Greetings from the Pickwick Hotel in downtown San Francisco. The city by the bay is as beautiful as I recalled it. In the past I've always stayed in the San Jose area and made day trips to the "city" which popular music accuses of collecting left-behind hearts.
We made a mistake on this trip. Staying in down town it is not necessary to rent a car. In fact it is better NOT to rent a car. A pass on the local mass-transit system will cost less than a day of parking. This does not include even the convenience factor of not having to locate scarce parking.
On Thursday night when we got to town we took a dinner cruise. We had a thoroughly enjoyable time with views of a spectacular sunset as the sun slipped below the ocean and we slipped under the Golden Gate Bridge as the electrical lights took over from the solar globe.
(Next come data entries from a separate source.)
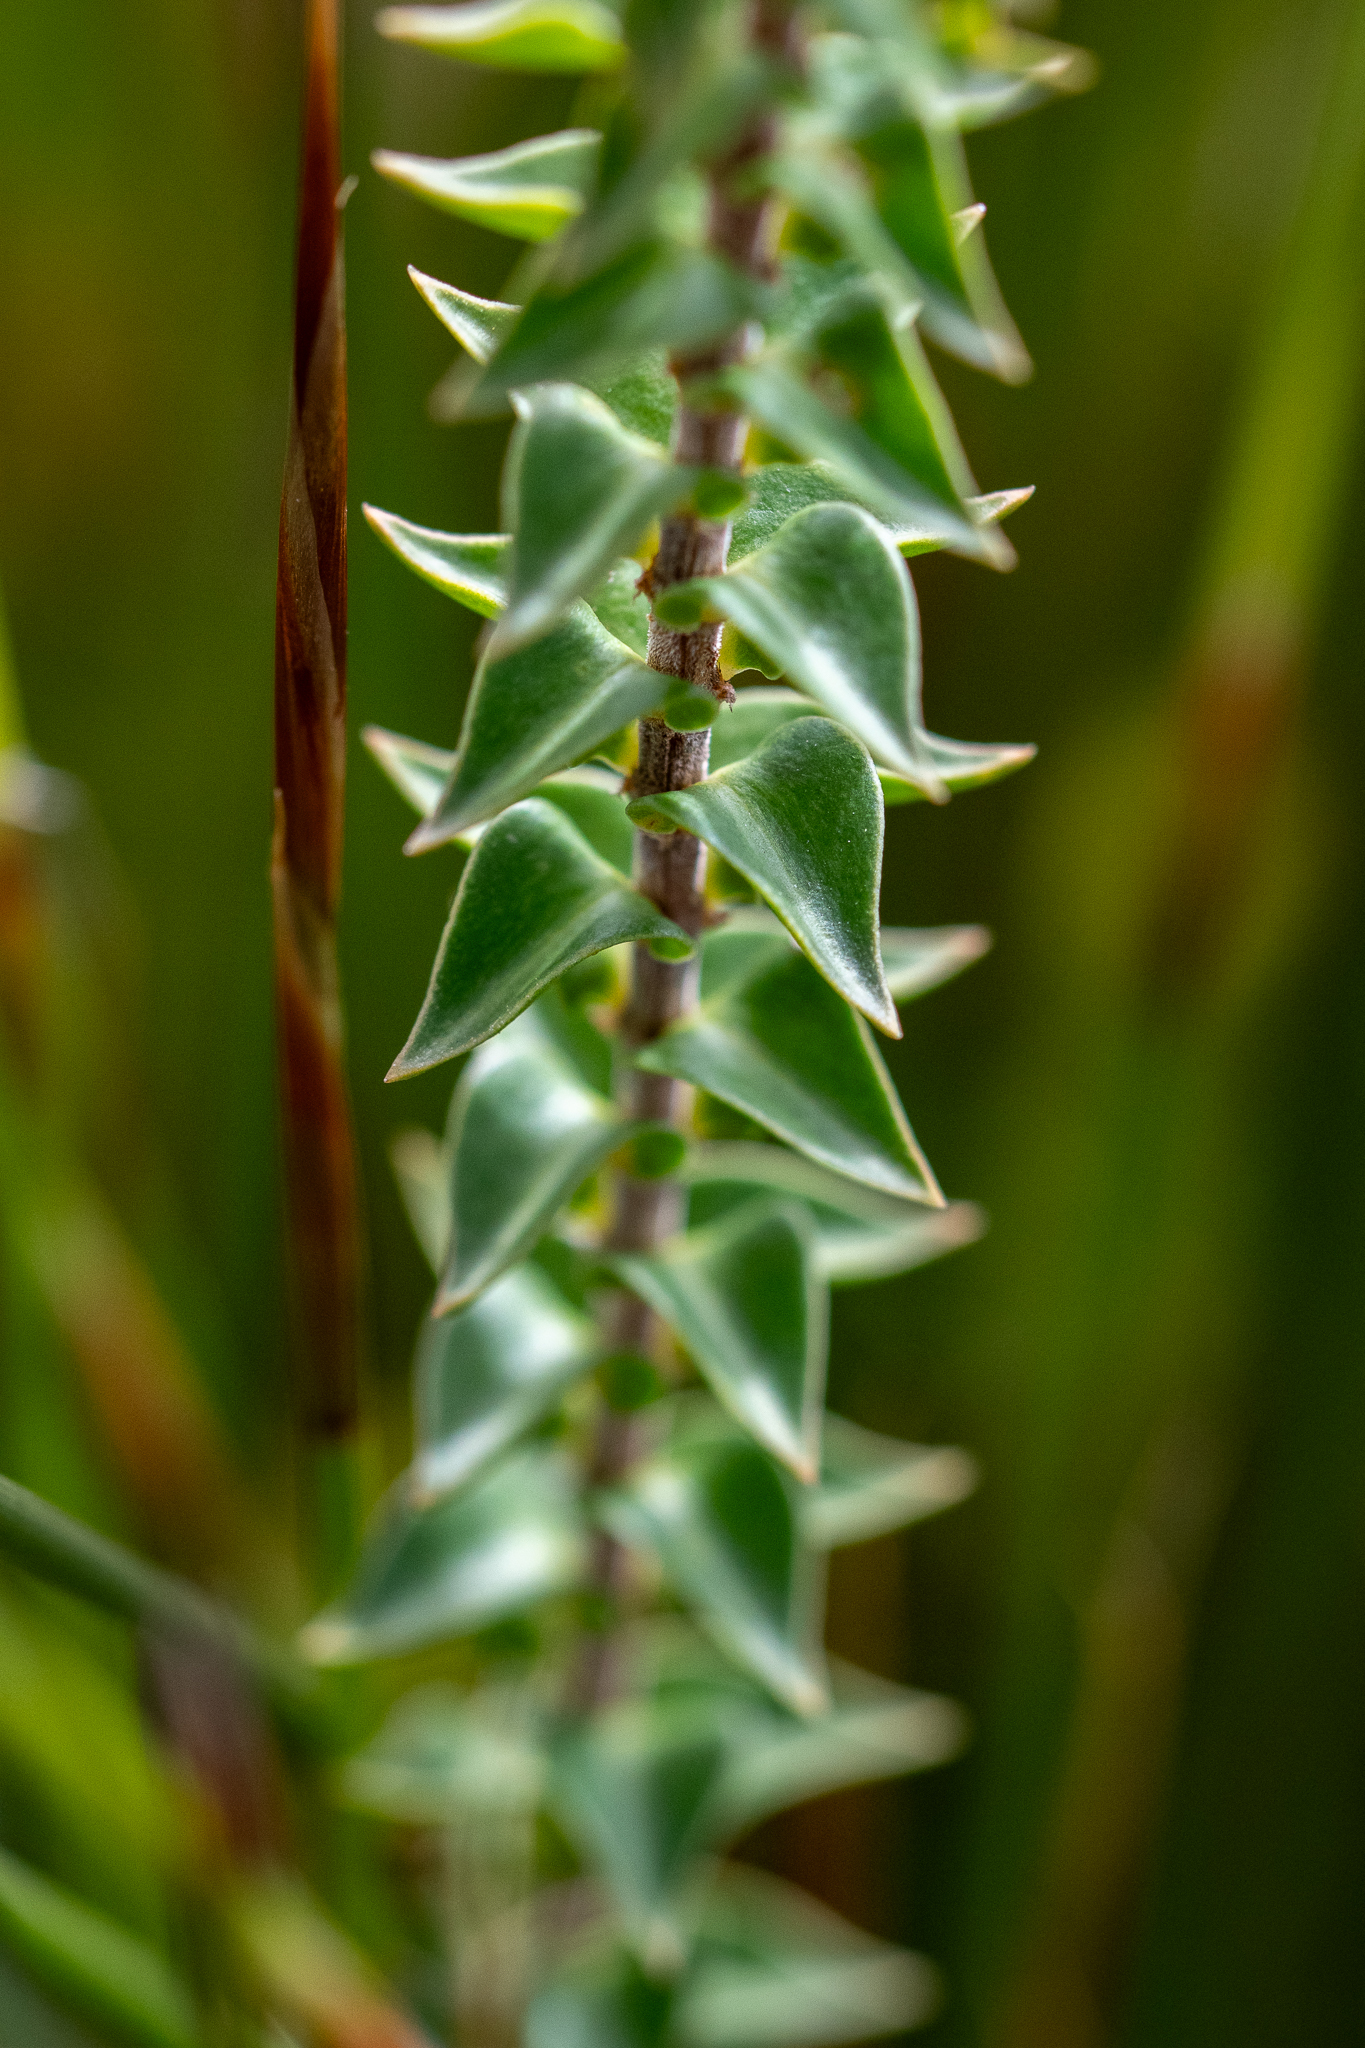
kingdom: Plantae
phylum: Tracheophyta
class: Magnoliopsida
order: Myrtales
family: Penaeaceae
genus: Penaea
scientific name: Penaea mucronata
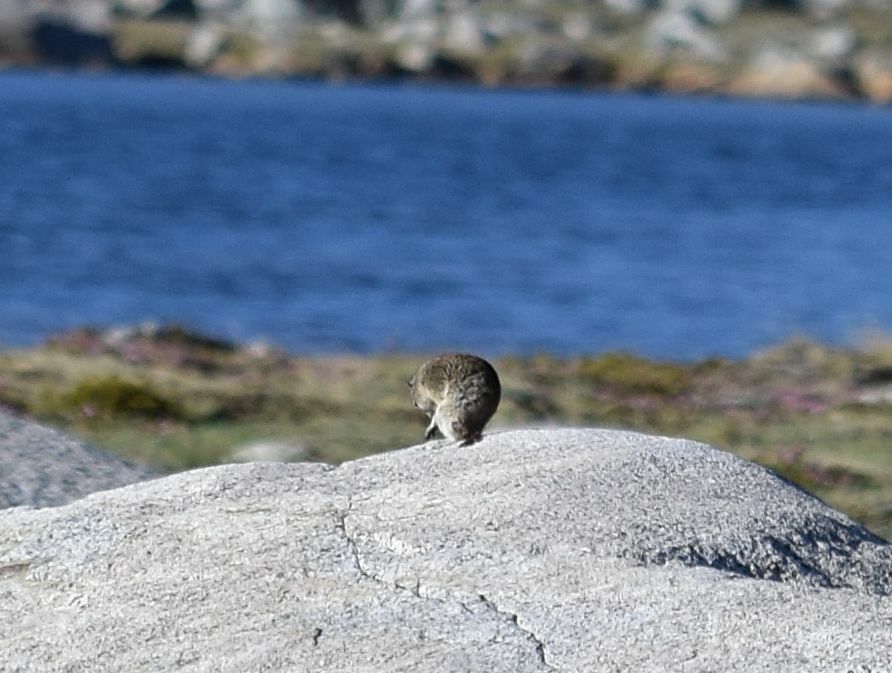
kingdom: Animalia
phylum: Chordata
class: Mammalia
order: Rodentia
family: Sciuridae
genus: Urocitellus
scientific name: Urocitellus beldingi
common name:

Adding to the enjoyment was a pair of enjoyable fellows sitting at the next table, a couple of friendly competitors in the chemical business.
Friday brought a day to visit Alcatraz. Having been here a few times in the past I'd never made it to the fort turned prison and latter day park. Visiting The Rock in the early summer means there is a larger than usual portion of the island that is off-limits to bipedal visitors of the human variety to ensure the greater success of our avian cousins in their nesting pursuits. It is worth noting that there are tickets sold every morning so even if you can't wait for the next reserved slots you can make an early-morning trip to pick up some tickets.
Prior to the early-morning pilgrimage to get the Alcatraz tickets the Regal Princess had arrived at it's berth at Pier 35. Early in the morning there was a stirring about the ship but it did not reveal how active the street would be just a few hours later. Turning on to the Embaracadero the ship rises large above the piers that flank it.
Following an entirely forgettable (except in the pocket book department) breakfast at the hotel we spent much of the day on Pier 39. The overly commercial area was bustling with the comings and goings of the passengers who were headed to Alaska. The fresh fruit stand, made up to look like a local market, sells Sunkist branded fruit at nearly nine dollars a pound - a price to make even the most enterprising airport marketeer proud.
The semaphores flap and pop in the wind as they provide colorful decoration to the ridge of the ship while it sits in port. Walking along the street end of Pier 35 one sees a classless gathering that pairs the maintenance worker, police officer and corporate suit in the wake of the good-humor cart. The sounds of the semaphores in the wind mix with the rough scraping and clanking of the historic street cars and the collection of the scavenging gulls and pigeons.